When Stevens became the Washington Territorial representative in 1857, Shaw returned to Marion County, then moved to Vancouver sometime around 1870. A year later, Shaw married Cynthia Nye, the widow of John Wirt Nye (1829-1866), who had six children.

Nye was Ulysses S. Grant’s partner in the potato patch fiasco that was likely on Nye’s land claim. Shaw and his wife had two sons while living on the land Nye’s wife inherited from her husband. Their 640 acres stretched along the Columbia River, encompassing land now home to Vancouver’s Water Resources Education Center and Marine Park.

Several years after Cynthia’s death, Shaw married Agnes Baker in 1890. Together, they had a son, Frank.

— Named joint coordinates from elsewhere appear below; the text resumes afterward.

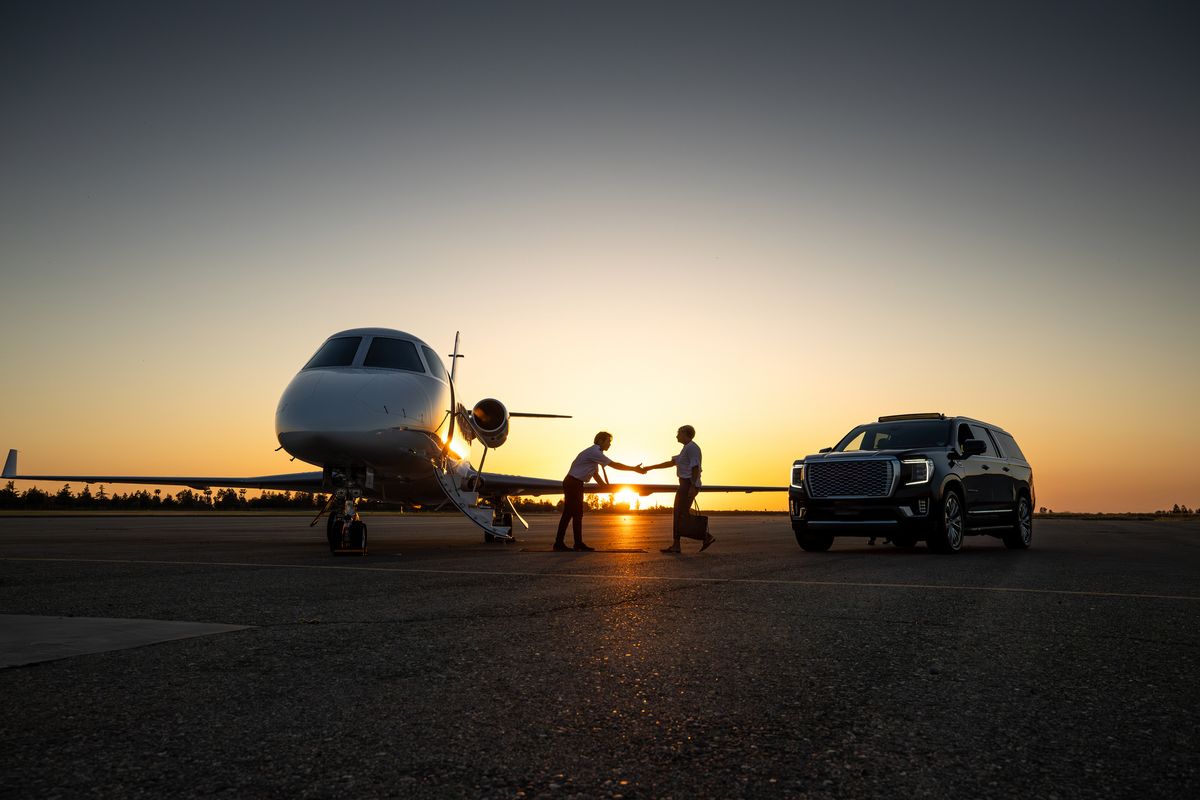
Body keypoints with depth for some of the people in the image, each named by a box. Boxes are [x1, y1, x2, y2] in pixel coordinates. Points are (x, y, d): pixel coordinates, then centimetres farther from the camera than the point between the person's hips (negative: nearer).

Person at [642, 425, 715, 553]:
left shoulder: (691, 447, -10)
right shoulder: (686, 448, 22)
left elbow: (695, 468, -19)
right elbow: (671, 463, 25)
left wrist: (693, 487, -26)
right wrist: (651, 468, 24)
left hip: (689, 485, -11)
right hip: (685, 485, 11)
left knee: (681, 515, -11)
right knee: (678, 515, 9)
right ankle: (675, 545, 10)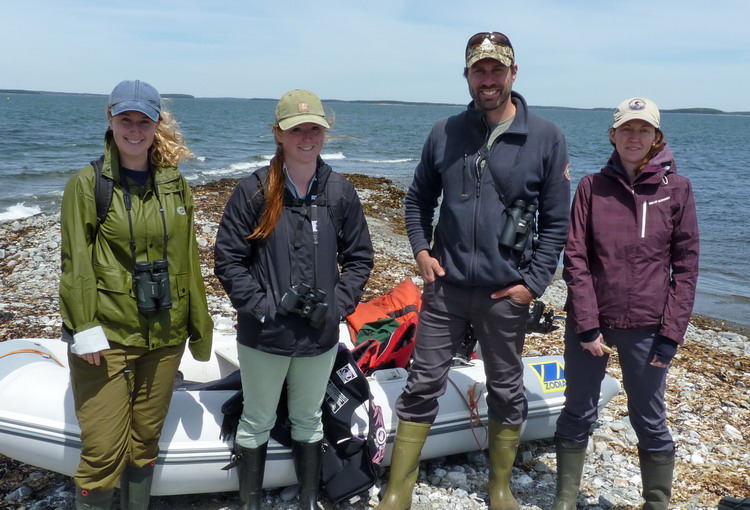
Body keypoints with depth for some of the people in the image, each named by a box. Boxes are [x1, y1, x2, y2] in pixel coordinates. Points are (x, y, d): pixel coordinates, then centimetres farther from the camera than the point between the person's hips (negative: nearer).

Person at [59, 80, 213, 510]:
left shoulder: (176, 186, 7)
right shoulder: (87, 184, -3)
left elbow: (189, 261, 10)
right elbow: (76, 263, -7)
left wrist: (199, 326, 11)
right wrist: (85, 329, -15)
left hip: (164, 336, 4)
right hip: (106, 337, -4)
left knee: (146, 441, 15)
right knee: (104, 451, -4)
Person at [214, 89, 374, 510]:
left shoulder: (340, 192, -3)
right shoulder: (255, 191, -10)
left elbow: (359, 257, 4)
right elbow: (228, 259, -8)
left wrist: (337, 305, -8)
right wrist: (266, 307, -15)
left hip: (320, 336, 2)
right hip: (263, 335, -2)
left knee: (308, 420, 20)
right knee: (258, 423, 15)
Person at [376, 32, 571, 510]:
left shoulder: (546, 138, -4)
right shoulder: (445, 133, 3)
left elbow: (556, 221, -1)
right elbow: (419, 198, 14)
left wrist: (533, 283, -7)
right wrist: (421, 250, 0)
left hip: (506, 293, -1)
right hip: (446, 286, 2)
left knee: (507, 393, 13)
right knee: (423, 385, 6)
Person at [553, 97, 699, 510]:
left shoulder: (676, 188, -1)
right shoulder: (592, 186, 0)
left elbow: (685, 265, -1)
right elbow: (574, 257, -3)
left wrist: (671, 332, -7)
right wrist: (587, 324, -9)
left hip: (646, 327, -1)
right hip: (590, 320, 1)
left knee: (649, 420, 11)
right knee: (577, 413, 11)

J.W. Shaw, a son by Cynthia, was born on the Nye claim and attended Stanford University. J.W. Shaw returned to Vancouver to work in the lumber business. Like his father, he was elected state senator and was Vancouver’s postmaster for nine years.

The colonel became one of the best-known men in Western Washington. He was also very involved in Vancouver’s community and considered the region’s “Democratic war horse.” He served as Clark County treasurer in 1886 and was elected state senator in 1890. Some considered Shaw for governor in 1892. Instead, he appeared on the ticket for state senator, running against an opponent wanting to divide Clark County. President Grover Cleveland appointed him land commissioner in 1897.

Shaw remained an advocate of Stevens’ ill-fitting treaties throughout his life. Upon his 1908 death, Harvey Scott, Oregonian editor, who’d served under Shaw, said that as a leader, he was “slow and careful in judgment, yet intelligent in action.”

By its nature, cross-culture communication favors the powerful. A 2016 legal history of fishing rights doubts Shaw’s translation accuracy. It claims his translation of Stevens’ English into Chinook was retranslated by Native translators to tribal representatives. With its limited vocabulary, it says Chinook was incapable of handling the legalese of the treaties, making its content ambiguous.